À entrada para os últimos meses da presente legislatura, o Governo Sócrates enfrenta um momento particular. E o PS também. Com um intenso ciclo eleitoral à porta, a maioria e o Governo vivem dias tensos.
A "ajuda" da crise internacional e o ocaso da direita não chegam para emendar os efeitos duma governação baseada na ofensiva anti-social.
Depois de passar anos a esfrangalhar o que resta de Estado Social, acreditando que era possível - e quase sempre conseguindo, para dizer a verdade - enganar meio mundo com o "combate ao défice" e uma aparência de rigor, o Governo passa agora por merecidas dificuldades: Sócrates conta os dias, porque sabe que está a diminuir a claque que aceita governar contra a sua base social, fazendo quase sempre o contrário do que tinha prometido.
Dois exemplos recentes.
1. A imposição de um novo Código de Trabalho (CT) feito à medida dos patrões, instituindo a precariedade obrigatória e perseguindo direitos antigos.

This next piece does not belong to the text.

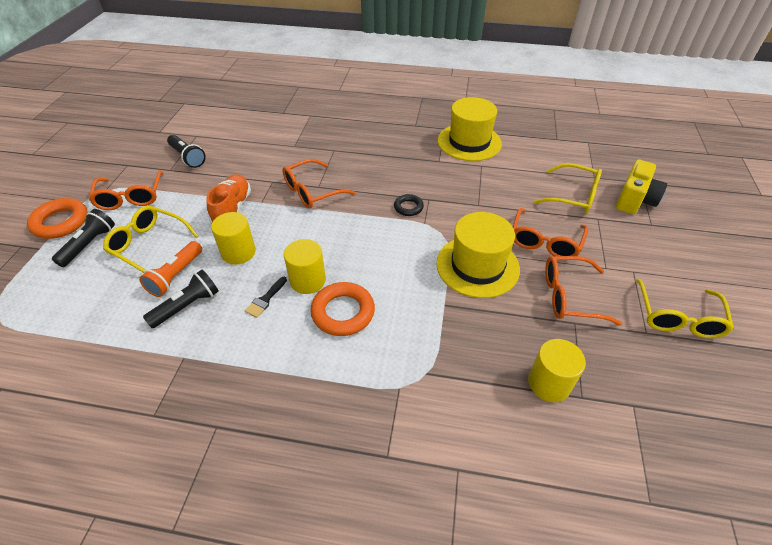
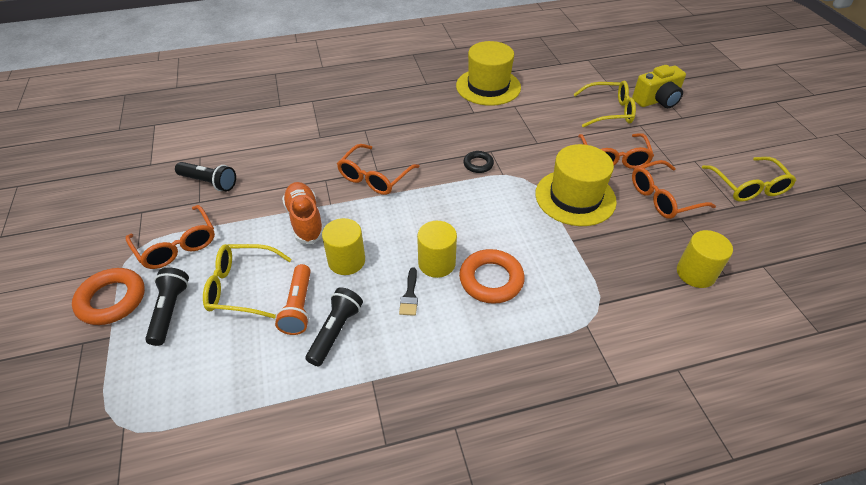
camera: 25 degrees left, 0 degrees up
(634, 200) = (657, 100): yellow camera -> yellow camera turned 60 degrees clockwise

Precisamente o contrário da promessa que elegeu este Governo - Sócrates e Vieira da Silva opunham-se ao Código-Bagão e garantiram (em 2003) que iriam emendar as suas injustiças quando chegasse a sua vez de se sentarem na cadeira da alternância.
À esquerda, votos contra; à direita, uma abstenção comprometida. Mas no grupo parlamentar do PS cinco deputados e deputadas opuseram-se também às novas leis laborais desenhadas por Sócrates e companhia. O Governo mandou Augusto Santos Silva pôr ordem nos rebeldes, embora sem sucesso. Não fora o compreensível favor da direita e a maioria encolhida ameaçava a absoluta arrogância deste Governo.
2. A perseguição aos professores, impondo um modelo de avaliação que ninguém aceita.
Duas esmagadoras manifestações depois - com a adesão da quase totalidade da classe docente -, a ministra acha que pode "não mudar uma vírgula". "São os sindicatos"...
Uma estranha arrogância, fundada no obscuro argumento da "manipulação" - o mesmo que é usado para justificar os ovos que os alunos atiram à decidida ministra, diga-se. Ainda por cima, quando o movimento que recusa esta ofensiva até já provou contar com a diversidade de inúmeras colaborações, algumas delas escapando à organização sindical. Há hoje muita determinação e uma quase unanimidade na Escola contra este processo.
António Costa já avisou que a teimosia pode valer a maioria absoluta, mas não é preciso ser um génio para perceber que a hegemonia deste Governo está em causa quando uma parte tão importante do tecido social (e da sua base de apoio) se dispõe a enfrentá-lo energicamente.
A maioria está a encolher.
Manuel Alegre afirma agora que dificilmente será candidato a deputado nas próximas legislativas pelo PS, dizendo coisas simples. É cada vez mais claro que para muitos e muitas militantes socialistas será difícil autorizar a continuação de uma política que recusa enfrentar o desemprego e precariedade, que persegue os funcionários públicos, que vai desmantelando a Segurança Social e os serviços públicos ou que impõe o estrangulamento financeiro das universidades. Tudo em nome da obediência aos poderosos.
Com a direita encostada, aperta-se o cerco ao argumento único de Sócrates para evitar a erosão da hegemonia desta direcção socialista: "o sectarismo da esquerda" é, afinal, o grito de tantas e tantas pessoas que exigem uma política diferente.